_Consegna_
Ricopia integralmente, senza alcuna modifica, il brano sulla prima rappresentazione dell'Anello del Nibelungo a Bayreuth.

_Brano fornito_
Dopo l’interruzione prevista, le prove ripresero il 3 giugno 1876 per concludersi, curate personalmente da Wagner fin nei minimi dettagli scenici e musicali, il 4 agosto. I1 6 agosto ebbero inizio le prove generali, a cui assistette anche re Luigi (sarebbe poi tornato a Bayreuth per il terzo ciclo di rappresentazioni ufficiali). E venne così l’ora fatidica della prima rappresentazione integrale della tetralogia L’anello del Nibelungo in quattro serate, come Wagner l’aveva concepita e caparbiamente voluta: rispettivamente il 13 (L’oro del Reno), il 14 (La Walkiria), il 16 (Sigfrido) e il 17 (Crepuscolo degli dei) agosto 1876. Rievocare, anche per sommi capi, quell’evento storico, ci porterebbe lontano. Basterà qui ricordare, fra le tante testimonianze dirette e indirette, due voci diversissime sul significato della realizzazione del grandioso, fantastico progetto di Bayreuth. Colui al quale era dovuta l’unificazione degli stati tedeschi in un nuovo e potente regno, l’ottantenne imperatore Guglielmo I, venuto come tanti a onorare Wagner per l’inaugurazione, salutò amichevolmente il musicista con queste parole: «Non avrei mai creduto che Lei ci sarebbe riuscito. E ora sono qui!». E il direttore d’orchestra Hermann Levi, il futuro primo interprete del Parsifal, ebreo, amico e devoto ammiratore dell’«antisemita» Wagner, così scrisse al padre, primo rabbino a Giessen, alla fine d’agosto ’76: «Sono vecchio abbastanza per non lasciarmi ingannare – e ti dico che ciò che si è compiuto quest’anno a Bayreuth produrrà una rivoluzione totale nella nostra vita artistica».

_Dati archiviati_

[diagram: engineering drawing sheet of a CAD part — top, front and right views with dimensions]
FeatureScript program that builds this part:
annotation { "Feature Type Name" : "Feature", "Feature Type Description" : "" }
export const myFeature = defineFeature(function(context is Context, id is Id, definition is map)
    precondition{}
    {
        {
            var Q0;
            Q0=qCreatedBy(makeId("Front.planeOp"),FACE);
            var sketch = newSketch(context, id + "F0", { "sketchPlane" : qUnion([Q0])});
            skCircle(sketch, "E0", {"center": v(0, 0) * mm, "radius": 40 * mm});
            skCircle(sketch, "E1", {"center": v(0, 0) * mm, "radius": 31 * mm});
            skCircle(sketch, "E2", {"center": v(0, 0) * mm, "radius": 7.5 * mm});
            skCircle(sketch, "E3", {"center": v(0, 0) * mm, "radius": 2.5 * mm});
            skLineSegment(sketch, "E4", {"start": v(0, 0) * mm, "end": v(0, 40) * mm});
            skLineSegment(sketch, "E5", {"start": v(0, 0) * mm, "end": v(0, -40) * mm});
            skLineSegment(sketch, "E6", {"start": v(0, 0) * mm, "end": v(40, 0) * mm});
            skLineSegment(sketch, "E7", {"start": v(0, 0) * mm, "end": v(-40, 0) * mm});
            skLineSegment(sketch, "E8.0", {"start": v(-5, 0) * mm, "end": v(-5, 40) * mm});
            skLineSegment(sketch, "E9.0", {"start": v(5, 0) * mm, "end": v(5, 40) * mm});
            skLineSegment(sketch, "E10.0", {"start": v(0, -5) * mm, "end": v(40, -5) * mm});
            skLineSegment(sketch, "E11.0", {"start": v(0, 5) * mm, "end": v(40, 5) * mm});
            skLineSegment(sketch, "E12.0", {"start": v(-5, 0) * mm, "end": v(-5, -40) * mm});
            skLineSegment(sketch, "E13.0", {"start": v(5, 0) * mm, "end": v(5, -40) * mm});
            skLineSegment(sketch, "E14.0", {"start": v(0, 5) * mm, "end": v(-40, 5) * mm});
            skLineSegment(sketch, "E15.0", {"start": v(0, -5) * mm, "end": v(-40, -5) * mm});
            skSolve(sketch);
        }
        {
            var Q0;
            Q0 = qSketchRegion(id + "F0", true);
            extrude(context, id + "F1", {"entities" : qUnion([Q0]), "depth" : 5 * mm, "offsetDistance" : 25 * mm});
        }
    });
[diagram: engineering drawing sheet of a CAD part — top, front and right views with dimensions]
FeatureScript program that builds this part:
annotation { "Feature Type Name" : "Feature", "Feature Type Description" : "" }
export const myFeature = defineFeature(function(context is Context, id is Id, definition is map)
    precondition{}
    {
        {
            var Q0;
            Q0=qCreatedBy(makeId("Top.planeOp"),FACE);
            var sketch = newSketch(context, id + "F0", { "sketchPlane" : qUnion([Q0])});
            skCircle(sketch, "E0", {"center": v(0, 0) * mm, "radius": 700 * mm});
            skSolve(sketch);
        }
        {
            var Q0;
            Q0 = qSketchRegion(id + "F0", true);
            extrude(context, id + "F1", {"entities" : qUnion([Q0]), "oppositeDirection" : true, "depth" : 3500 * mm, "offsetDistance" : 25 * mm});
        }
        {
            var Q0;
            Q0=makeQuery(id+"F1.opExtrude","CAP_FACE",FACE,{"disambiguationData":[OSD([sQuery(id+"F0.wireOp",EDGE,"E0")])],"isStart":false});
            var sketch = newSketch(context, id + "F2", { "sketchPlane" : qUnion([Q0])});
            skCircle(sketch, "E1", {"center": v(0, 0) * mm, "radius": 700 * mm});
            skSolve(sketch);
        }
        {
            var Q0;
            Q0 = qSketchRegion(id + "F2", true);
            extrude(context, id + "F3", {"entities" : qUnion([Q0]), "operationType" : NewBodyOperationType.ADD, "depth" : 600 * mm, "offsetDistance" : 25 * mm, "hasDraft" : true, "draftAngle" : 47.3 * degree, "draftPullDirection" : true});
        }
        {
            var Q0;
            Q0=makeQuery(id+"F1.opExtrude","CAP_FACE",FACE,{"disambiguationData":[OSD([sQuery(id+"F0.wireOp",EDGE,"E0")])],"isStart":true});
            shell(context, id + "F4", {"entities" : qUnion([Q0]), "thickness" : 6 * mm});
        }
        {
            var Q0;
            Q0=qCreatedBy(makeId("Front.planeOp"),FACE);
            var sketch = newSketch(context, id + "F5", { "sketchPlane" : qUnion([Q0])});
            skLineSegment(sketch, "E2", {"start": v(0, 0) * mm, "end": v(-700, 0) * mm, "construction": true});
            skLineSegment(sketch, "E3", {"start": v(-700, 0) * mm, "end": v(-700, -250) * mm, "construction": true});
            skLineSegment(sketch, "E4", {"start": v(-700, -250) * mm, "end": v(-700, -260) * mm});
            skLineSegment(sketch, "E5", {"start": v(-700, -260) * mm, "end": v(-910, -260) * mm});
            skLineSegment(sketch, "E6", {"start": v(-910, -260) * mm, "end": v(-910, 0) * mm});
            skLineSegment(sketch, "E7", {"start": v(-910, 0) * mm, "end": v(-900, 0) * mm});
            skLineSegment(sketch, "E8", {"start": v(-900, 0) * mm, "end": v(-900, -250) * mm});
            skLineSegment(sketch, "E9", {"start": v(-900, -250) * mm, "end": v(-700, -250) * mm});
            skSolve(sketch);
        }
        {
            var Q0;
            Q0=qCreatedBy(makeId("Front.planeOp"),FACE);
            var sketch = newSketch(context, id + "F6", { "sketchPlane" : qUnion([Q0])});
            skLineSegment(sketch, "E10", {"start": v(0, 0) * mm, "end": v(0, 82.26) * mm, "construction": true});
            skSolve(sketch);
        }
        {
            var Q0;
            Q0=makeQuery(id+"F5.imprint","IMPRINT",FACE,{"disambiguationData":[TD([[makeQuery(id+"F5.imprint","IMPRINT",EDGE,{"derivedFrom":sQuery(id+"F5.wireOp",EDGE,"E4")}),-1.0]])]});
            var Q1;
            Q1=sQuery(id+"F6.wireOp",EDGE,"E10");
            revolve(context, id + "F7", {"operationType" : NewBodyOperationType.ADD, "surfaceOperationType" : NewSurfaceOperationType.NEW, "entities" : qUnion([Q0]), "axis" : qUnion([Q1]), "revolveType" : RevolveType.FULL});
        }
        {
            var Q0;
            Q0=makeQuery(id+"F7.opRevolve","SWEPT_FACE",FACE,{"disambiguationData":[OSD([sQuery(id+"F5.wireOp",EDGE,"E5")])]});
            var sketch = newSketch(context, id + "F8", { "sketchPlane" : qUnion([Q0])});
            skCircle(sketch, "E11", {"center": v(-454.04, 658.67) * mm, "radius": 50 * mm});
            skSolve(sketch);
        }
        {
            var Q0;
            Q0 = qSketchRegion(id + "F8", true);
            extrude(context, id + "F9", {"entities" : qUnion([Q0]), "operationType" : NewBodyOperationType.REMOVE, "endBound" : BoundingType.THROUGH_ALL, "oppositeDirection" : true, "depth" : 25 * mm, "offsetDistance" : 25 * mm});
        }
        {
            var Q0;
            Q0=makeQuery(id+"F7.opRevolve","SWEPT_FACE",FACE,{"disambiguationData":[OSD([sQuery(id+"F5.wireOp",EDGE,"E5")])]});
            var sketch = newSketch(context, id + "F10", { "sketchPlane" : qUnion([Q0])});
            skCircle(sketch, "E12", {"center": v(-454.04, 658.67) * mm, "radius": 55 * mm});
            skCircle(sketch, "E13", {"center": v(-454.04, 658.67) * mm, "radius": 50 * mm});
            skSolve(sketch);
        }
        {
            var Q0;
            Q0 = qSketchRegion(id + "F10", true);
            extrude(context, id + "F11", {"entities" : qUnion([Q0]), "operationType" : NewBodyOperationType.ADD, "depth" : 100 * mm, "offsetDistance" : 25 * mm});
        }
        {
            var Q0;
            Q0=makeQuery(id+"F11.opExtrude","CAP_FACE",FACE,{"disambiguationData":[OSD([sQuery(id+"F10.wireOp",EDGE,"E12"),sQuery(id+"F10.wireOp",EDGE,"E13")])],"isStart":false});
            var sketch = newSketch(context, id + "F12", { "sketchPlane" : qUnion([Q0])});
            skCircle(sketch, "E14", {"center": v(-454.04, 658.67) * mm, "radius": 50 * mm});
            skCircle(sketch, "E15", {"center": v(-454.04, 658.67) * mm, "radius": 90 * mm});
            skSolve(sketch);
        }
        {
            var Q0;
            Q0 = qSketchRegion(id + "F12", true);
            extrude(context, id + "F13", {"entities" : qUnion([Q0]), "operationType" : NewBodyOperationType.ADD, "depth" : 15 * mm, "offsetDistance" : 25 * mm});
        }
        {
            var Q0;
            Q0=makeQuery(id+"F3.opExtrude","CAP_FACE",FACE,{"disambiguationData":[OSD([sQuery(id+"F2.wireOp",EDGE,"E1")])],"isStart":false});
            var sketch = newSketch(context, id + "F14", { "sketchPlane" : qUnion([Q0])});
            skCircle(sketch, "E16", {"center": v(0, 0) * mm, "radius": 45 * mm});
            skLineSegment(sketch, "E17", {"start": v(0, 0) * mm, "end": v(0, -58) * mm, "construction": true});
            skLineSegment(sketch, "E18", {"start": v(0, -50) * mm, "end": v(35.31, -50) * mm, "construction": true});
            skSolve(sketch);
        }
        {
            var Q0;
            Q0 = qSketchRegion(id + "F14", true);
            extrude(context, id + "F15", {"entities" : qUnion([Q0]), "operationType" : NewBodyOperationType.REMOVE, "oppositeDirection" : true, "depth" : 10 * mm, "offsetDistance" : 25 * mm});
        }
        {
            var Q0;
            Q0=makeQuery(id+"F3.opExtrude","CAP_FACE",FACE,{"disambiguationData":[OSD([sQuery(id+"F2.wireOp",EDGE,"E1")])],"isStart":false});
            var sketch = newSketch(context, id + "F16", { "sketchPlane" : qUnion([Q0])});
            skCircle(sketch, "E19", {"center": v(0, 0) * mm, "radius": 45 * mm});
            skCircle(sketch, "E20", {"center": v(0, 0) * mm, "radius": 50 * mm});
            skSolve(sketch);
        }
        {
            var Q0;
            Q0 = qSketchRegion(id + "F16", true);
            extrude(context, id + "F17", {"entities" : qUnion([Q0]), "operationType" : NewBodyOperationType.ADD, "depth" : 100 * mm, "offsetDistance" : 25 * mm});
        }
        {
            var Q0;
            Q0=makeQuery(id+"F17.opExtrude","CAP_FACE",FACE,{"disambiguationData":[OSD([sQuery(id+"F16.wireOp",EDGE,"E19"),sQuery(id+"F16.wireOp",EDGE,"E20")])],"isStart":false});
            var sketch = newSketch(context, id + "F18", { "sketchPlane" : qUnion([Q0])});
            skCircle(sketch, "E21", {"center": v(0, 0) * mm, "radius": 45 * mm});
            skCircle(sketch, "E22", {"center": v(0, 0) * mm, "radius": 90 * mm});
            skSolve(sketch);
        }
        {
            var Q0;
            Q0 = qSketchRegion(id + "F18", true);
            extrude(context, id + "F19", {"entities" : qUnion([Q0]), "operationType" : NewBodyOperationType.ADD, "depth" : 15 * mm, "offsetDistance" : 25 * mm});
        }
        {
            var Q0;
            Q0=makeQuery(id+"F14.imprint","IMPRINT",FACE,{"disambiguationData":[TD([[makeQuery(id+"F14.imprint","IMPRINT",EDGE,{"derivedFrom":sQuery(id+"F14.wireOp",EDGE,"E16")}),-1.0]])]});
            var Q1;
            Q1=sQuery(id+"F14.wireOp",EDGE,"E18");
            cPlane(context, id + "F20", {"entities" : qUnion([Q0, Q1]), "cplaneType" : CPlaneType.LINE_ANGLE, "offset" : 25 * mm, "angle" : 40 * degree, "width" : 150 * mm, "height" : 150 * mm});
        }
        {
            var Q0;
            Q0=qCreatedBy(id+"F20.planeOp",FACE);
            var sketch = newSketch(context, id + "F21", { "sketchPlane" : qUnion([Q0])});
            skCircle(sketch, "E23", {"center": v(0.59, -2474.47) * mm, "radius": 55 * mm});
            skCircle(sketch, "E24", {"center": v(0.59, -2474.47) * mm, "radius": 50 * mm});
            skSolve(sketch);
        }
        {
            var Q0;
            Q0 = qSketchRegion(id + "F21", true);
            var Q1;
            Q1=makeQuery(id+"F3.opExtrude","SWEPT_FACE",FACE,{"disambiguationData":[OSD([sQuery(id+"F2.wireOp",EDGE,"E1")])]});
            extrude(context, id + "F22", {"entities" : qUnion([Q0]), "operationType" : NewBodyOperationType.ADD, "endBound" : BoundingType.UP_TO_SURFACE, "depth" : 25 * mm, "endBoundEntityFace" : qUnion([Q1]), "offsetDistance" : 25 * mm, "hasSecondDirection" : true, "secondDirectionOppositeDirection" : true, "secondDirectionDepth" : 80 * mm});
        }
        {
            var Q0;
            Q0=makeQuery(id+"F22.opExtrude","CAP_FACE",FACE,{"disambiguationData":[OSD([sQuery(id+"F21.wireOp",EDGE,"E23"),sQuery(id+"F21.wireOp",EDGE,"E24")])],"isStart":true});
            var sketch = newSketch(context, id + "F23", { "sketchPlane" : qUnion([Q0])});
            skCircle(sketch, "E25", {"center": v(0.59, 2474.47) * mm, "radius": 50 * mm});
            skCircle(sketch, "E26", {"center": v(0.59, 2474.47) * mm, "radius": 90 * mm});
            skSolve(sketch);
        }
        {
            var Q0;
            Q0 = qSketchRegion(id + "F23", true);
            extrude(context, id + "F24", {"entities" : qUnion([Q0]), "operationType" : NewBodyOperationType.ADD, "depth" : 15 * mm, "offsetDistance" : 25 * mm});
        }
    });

_Compito svolto_
Dopo l’interruzione prevista, le prove ripresero il 3 giugno 1876 per concludersi, curate personalmente da Wagner fin nei minimi dettagli scenici e musicali, il 4 agosto. I1 6 agosto ebbero inizio le prove generali, a cui assistette anche re Luigi (sarebbe poi tornato a Bayreuth per il terzo ciclo di rappresentazioni ufficiali). E venne così l’ora fatidica della prima rappresentazione integrale della tetralogia L’anello del Nibelungo in quattro serate, come Wagner l’aveva concepita e caparbiamente voluta: rispettivamente il 13 (L’oro del Reno), il 14 (La Walkiria), il 16 (Sigfrido) e il 17 (Crepuscolo degli dei) agosto 1876. Rievocare, anche per sommi capi, quell’evento storico, ci porterebbe lontano. Basterà qui ricordare, fra le tante testimonianze dirette e indirette, due voci diversissime sul significato della realizzazione del grandioso, fantastico progetto di Bayreuth. Colui al quale era dovuta l’unificazione degli stati tedeschi in un nuovo e potente regno, l’ottantenne imperatore Guglielmo I, venuto come tanti a onorare Wagner per l’inaugurazione, salutò amichevolmente il musicista con queste parole: «Non avrei mai creduto che Lei ci sarebbe riuscito. E ora sono qui!». E il direttore d’orchestra Hermann Levi, il futuro primo interprete del Parsifal, ebreo, amico e devoto ammiratore dell’«antisemita» Wagner, così scrisse al padre, primo rabbino a Giessen, alla fine d’agosto ’76: «Sono vecchio abbastanza per non lasciarmi ingannare – e ti dico che ciò che si è compiuto quest’anno a Bayreuth produrrà una rivoluzione totale nella nostra vita artistica».